══ PROVIDED DATA
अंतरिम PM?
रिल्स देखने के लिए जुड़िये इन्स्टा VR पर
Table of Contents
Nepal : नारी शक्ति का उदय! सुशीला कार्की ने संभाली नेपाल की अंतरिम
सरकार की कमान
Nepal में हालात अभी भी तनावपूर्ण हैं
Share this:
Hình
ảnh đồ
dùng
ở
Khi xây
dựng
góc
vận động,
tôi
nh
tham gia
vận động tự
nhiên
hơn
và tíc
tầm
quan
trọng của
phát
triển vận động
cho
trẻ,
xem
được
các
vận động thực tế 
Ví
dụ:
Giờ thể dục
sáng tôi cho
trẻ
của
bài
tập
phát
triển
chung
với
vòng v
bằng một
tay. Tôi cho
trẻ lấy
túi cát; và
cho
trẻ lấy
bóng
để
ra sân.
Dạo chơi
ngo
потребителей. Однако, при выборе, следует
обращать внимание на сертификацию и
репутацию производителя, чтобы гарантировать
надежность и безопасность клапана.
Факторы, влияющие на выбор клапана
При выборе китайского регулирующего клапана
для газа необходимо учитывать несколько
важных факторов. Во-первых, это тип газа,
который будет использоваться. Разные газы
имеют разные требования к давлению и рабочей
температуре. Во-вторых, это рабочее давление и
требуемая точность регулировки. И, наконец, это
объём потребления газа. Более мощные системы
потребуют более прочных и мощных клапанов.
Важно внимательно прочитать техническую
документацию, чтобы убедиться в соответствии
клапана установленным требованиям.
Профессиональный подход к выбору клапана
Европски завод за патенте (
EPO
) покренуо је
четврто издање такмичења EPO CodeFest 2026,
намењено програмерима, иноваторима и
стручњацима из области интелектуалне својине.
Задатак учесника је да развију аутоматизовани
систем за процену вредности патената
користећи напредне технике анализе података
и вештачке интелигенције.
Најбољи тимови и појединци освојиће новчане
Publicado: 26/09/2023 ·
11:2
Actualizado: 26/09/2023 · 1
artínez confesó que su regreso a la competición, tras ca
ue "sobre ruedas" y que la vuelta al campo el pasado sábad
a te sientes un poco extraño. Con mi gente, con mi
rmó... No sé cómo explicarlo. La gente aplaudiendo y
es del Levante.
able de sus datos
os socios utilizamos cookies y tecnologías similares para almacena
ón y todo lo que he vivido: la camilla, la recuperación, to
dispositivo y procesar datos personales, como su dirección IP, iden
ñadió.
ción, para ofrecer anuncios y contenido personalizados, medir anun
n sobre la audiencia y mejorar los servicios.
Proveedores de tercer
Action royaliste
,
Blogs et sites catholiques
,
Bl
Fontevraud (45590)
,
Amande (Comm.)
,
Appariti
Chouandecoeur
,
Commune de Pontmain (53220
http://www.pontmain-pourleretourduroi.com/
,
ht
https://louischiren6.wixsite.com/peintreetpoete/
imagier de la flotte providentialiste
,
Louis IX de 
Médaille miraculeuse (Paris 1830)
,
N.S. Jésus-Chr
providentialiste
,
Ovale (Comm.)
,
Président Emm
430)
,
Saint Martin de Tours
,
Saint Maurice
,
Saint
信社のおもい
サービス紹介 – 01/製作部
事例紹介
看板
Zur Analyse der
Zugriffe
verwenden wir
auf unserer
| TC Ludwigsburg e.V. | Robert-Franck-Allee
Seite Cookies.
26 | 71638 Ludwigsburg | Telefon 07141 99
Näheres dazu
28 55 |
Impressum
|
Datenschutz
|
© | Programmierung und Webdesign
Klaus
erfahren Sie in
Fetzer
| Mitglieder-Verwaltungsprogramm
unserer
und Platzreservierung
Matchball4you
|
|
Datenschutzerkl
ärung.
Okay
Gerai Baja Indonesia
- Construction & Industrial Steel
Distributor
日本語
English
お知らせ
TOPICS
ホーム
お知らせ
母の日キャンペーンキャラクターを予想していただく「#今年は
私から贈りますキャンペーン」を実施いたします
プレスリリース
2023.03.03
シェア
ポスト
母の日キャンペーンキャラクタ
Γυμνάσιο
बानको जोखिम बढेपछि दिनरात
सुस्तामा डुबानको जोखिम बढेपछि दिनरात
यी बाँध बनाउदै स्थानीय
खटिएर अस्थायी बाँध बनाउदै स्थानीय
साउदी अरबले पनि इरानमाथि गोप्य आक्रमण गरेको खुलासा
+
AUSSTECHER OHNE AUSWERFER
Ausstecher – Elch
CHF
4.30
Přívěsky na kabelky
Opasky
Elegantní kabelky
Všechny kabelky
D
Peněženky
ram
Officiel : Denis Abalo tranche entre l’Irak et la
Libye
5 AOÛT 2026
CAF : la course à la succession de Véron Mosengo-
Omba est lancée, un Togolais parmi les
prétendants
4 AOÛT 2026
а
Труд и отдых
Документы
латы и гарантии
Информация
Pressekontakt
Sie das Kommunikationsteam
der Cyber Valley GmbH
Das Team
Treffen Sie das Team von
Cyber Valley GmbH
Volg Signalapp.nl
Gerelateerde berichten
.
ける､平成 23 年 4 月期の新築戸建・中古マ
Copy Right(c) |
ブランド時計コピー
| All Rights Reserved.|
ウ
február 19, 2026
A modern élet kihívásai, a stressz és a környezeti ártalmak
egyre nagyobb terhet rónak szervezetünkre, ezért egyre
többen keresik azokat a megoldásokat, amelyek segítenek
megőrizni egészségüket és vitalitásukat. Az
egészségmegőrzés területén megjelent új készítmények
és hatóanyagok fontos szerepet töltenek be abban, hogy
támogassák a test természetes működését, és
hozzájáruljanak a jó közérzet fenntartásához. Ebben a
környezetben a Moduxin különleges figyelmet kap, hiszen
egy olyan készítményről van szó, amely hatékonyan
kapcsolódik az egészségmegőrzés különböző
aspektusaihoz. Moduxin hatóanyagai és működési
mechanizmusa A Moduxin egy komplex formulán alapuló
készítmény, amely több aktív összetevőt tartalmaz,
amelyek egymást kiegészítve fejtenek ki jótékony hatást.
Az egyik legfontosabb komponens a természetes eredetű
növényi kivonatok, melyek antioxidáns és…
════
Format the lines above, from the first one through the line containing "Задатак учесника је да развију аутоматизовани", as a Markdown table with the columns No. and Line, skipping blank lines.

| No. | Line |
|---|---|
| 1 | अंतरिम PM? |
| 2 | रिल्स देखने के लिए जुड़िये इन्स्टा VR पर |
| 3 | Table of Contents |
| 4 | Nepal : नारी शक्ति का उदय! सुशीला कार्की ने संभाली नेपाल की अंतरिम |
| 5 | सरकार की कमान |
| 6 | Nepal में हालात अभी भी तनावपूर्ण हैं |
| 7 | Share this: |
| 8 | Hình |
| 9 | ảnh đồ |
| 10 | dùng |
| 11 | ở |
| 12 | Khi xây |
| 13 | dựng |
| 14 | góc |
| 15 | vận động, |
| 16 | tôi |
| 17 | nh |
| 18 | tham gia |
| 19 | vận động tự |
| 20 | nhiên |
| 21 | hơn |
| 22 | và tíc |
| 23 | tầm |
| 24 | quan |
| 25 | trọng của |
| 26 | phát |
| 27 | triển vận động |
| 28 | cho |
| 29 | trẻ, |
| 30 | xem |
| 31 | được |
| 32 | các |
| 33 | vận động thực tế  |
| 34 | Ví |
| 35 | dụ: |
| 36 | Giờ thể dục |
| 37 | sáng tôi cho |
| 38 | trẻ |
| 39 | của |
| 40 | bài |
| 41 | tập |
| 42 | phát |
| 43 | triển |
| 44 | chung |
| 45 | với |
| 46 | vòng v |
| 47 | bằng một |
| 48 | tay. Tôi cho |
| 49 | trẻ lấy |
| 50 | túi cát; và |
| 51 | cho |
| 52 | trẻ lấy |
| 53 | bóng |
| 54 | để |
| 55 | ra sân. |
| 56 | Dạo chơi |
| 57 | ngo |
| 58 | потребителей. Однако, при выборе, следует |
| 59 | обращать внимание на сертификацию и |
| 60 | репутацию производителя, чтобы гарантировать |
| 61 | надежность и безопасность клапана. |
| 62 | Факторы, влияющие на выбор клапана |
| 63 | При выборе китайского регулирующего клапана |
| 64 | для газа необходимо учитывать несколько |
| 65 | важных факторов. Во-первых, это тип газа, |
| 66 | который будет использоваться. Разные газы |
| 67 | имеют разные требования к давлению и рабочей |
| 68 | температуре. Во-вторых, это рабочее давление и |
| 69 | требуемая точность регулировки. И, наконец, это |
| 70 | объём потребления газа. Более мощные системы |
| 71 | потребуют более прочных и мощных клапанов. |
| 72 | Важно внимательно прочитать техническую |
| 73 | документацию, чтобы убедиться в соответствии |
| 74 | клапана установленным требованиям. |
| 75 | Профессиональный подход к выбору клапана |
| 76 | Европски завод за патенте ( |
| 77 | EPO |
| 78 | ) покренуо је |
| 79 | четврто издање такмичења EPO CodeFest 2026, |
| 80 | намењено програмерима, иноваторима и |
| 81 | стручњацима из области интелектуалне својине. |
| 82 | Задатак учесника је да развију аутоматизовани |